A time limit for such compulsory mediation should be established lest such mediation was used to delay court proceedings. There should be incentives for those who showed a willingness to opt for mediation.

Labour MP Justyne Caruana said a new structure was being set up without proper preparation. It would have been more opportune to train mediators first. Although it was being claimed by the government that mediation would speed up court proceedings, in certain cases the reverse would be the case, as mediation could be used to delay proceedings and judgment.

Dr Caruana asked how the new Mediation Centre would function in Gozo when only one centre in Malta was mentioned in the bill.

She also questioned the voluntary nature of mediation. How could mediation be voluntary when this could be ordered by a court? Furthermore, how could one talk of voluntary mediation when one was penalised for not coming to an agreement?

What safeguards were there to avoid disclosure of information given during mediation? Would the registrars also be bound by confidentiality and by a code of ethics especially since they would have access to the files like the mediator?

Regarding prescription, Dr Caruana said the bill should specified how this would be affected by mediation.

Marie Louise Coleiro (MLP) highlighted and supported points of an article by Paul Pullicino in The Times last Monday entitled Meditation on the Mediation Bill, saying it showed how this bill fell far short of expectations.

While mediation was something positive, it, clearly, should not be imposed. The system in place at the Family Court, where mediation was compulsory, had created problems and raised costs.

Resorting to mediation in the Mediation Costs would also mean added costs for the parties in dispute. Would everyone afford these expenses? What would the tariffs be?

The bill did not limit the time within which mediation had to be concluded. This could mean that the mediation could take years and years.

The bill, Ms Coleiro said, was vague on the nature of mediation that could take place in the Mediation Centre. The bill only mentioned domestic and international mediation.

Since the Employment and Industrial Relations Act already provided for the voluntary settlement of disputes which law would prevail once the mediation law came into force?

As regards to international mediation, what did it actually mean? Would this mean that the local mediation centre would be marketed internationally?

Nationalist MP Michael Asciak underlined the need for a campaign to encourage people to use mediation.

Lawyers, he said, might look at this bill as something that would reduce their work load. But the lawyer would not be excluded from the mediation process because it would be beneficial for the party involved in the case to bring along his lawyer.

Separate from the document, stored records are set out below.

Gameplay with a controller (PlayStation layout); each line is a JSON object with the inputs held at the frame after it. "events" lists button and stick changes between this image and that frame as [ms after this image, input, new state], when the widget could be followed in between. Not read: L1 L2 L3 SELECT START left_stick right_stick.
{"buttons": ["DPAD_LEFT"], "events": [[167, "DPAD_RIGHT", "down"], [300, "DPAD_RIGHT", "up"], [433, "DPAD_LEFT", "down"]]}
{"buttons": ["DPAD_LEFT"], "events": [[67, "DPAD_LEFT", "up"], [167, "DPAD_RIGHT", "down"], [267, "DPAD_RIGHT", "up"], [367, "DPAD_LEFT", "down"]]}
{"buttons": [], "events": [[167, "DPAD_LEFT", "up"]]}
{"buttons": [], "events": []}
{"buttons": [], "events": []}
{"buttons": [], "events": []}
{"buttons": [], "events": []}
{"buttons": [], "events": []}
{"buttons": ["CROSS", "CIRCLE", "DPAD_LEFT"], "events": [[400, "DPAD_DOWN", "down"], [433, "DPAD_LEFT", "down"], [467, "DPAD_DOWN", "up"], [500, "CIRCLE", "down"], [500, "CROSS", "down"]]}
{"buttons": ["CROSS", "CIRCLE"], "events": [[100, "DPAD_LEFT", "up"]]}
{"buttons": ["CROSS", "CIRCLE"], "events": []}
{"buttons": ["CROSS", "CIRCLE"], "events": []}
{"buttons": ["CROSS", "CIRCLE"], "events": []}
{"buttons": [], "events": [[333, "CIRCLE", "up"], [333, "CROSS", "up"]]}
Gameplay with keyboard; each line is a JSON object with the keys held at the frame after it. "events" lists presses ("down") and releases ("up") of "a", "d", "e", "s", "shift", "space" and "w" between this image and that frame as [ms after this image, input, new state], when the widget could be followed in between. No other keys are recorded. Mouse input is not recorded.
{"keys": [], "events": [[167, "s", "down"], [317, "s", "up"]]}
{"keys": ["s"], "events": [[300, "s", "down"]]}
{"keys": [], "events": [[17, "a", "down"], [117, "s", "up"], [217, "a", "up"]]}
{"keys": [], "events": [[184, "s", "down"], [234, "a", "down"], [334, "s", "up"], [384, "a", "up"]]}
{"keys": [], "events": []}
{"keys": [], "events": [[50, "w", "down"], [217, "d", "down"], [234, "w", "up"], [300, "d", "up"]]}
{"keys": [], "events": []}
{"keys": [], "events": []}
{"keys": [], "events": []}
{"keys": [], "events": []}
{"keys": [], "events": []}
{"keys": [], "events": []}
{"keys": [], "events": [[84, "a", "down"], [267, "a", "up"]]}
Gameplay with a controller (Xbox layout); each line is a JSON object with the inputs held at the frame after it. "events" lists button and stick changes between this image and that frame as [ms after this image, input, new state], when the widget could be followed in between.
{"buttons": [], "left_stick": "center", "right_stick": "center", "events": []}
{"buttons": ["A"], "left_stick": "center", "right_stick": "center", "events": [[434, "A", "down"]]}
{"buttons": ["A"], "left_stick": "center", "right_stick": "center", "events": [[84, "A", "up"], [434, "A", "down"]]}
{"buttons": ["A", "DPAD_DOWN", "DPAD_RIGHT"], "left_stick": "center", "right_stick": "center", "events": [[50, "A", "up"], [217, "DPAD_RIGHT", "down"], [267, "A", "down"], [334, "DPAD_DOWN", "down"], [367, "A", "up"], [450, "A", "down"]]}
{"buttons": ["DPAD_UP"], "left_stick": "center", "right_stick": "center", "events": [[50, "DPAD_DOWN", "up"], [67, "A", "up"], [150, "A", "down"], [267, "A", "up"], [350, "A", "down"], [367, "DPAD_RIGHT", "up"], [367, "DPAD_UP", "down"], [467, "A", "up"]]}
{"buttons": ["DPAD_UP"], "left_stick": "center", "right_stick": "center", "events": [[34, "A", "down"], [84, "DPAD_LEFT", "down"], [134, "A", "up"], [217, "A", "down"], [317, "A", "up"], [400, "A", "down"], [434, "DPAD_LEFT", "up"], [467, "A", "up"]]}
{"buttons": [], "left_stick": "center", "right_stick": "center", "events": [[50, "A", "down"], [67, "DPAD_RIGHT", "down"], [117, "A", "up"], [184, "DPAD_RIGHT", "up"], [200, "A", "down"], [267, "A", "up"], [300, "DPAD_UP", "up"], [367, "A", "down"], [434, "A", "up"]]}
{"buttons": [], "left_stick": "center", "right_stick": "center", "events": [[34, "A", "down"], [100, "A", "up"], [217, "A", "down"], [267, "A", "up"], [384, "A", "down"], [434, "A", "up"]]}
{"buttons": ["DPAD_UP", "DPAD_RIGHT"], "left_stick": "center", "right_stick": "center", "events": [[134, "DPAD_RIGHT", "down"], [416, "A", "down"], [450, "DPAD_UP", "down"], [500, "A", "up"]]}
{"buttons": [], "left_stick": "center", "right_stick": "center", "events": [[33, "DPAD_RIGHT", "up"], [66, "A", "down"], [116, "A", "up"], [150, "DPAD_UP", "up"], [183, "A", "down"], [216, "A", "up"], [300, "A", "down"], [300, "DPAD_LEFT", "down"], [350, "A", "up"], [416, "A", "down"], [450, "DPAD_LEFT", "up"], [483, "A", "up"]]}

Dr Asciak also underlined the need for properly trained mediators.

Mediators should never be put in a situation, as often happened in the family courts, where they had to appear in court to testify against one or the other party involved. This situation had in fact led to some mediators refusing to actually mediate in family cases. A mediator should not be forced to reveal the information heard during the mediation process.

Dr Asciak concluded by saying that there should be written confirmation of what was agreed between the parties through mediation and this agreement should be registered in the law courts.

Nationalist MP Fredrick Azzopardi said the bill sought to reduce the cases backlog at the courts by providing alternative means of dispute resolution. The parties would be able to come to a settlement of disputes rather than depend on a court judgment. This would thus reduce friction.

Nationalist MP Franco Galea said mediation should be useful to small enterprises since it would avoid lengthy court proceedings. It would also avoid the tension one usually associated with court proceedings. The government should invest in an information campaign about the Mediation Centre.

Joe Cassar (PN) said mediation would be less costly than going to court, and successful outcome would also save time. People going for mediation would also avoid the trauma many often suffered when they went to court.

Mediation was absolutely necessary in the Family Court, if not for the sake of the couple, for the sake of children. That was one of the main reasons why in the family court it was necessary to have mandatory mediation.